There is an increasing interest in the influence of religious fundamentalism upon people’s motivation, identity and decision-making. Leaving Christian Fundamentalism and the Re-construction of Identity details the stories of those who have left Christian fundamentalist churches and how they change after they have left. It considers how the previous fundamentalist identity is shaped by aspects of church teaching and discipline that are less authoritarian and coercive, and more subtle and widely spread throughout the church body. That is, individuals are understood as not only subject to a form of judgment, but also exercise it, with everyone seemingly complicit in maintaining the stability of the church organisation. This book provocatively illustrates that the reasons for leaving an evangelical Christian church may be less about what happens outside the church in terms of the lures and attractions of the secular world, and more about the experience within the community itself.
Table of Contents
1. The Historical Emergence of Christian Fundamentalism as a Social Movement
2. Method of Inquiry
3. Introducing the Participants and Journeys of Change and Renewal I
4. Journeys of Change and Renewal II
5. The Shaping of Identity through the Lens of Truth
6. The Shaping of Identity through the Lens of Power
7. The Shaping of Identity through the Lens of the Self: The Resistance and Anti-pastoral Revolt of Docile Bodies
8. Narratives of Laughter and a New Ideological Becoming
9. Co-construction: what is the role of the interviewer in the construction of identity stories?
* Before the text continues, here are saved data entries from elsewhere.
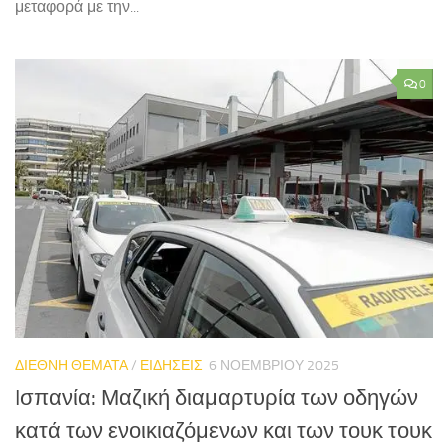
μεταφορά με την...
0
ΔΙΕΘΝΗ ΘΕΜΑΤΑ
/
ΕΙΔΗΣΕΙΣ
6 ΝΟΕΜΒΡΊΟΥ 2025
Iσπανία: Μαζική διαμαρτυρία των οδηγών
κατά των ενοικιαζόμενων και των τουκ τουκ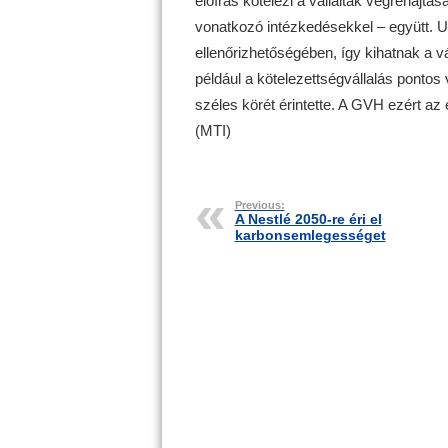
előírás kötelezi a vállaltak végrehajtá
vonatkozó intézkedésekkel – együtt. Ut
ellenőrizhetőségében, így kihatnak a v
például a kötelezettségvállalás pontos
széles körét érintette. A GVH ezért az 
(MTI)
Previous:
A Nestlé 2050-re éri el
karbonsemlegességet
Josie McSkimming is a former church insider of the Sydney evangelical church, and has spent many years counselling Christians about their personal experience of Christian fundamentalism and its effects on their sense of identity. She has described her research into the identity change of those who exit Christian fundamentalism in the recently published book, Constructing Narratives of Continuity and Change (edited by Hazel Reid and Linden West, Routledge, 2014), as well as other articles about how her own exit from fundamentalism affects her therapeutic work with Christian clients.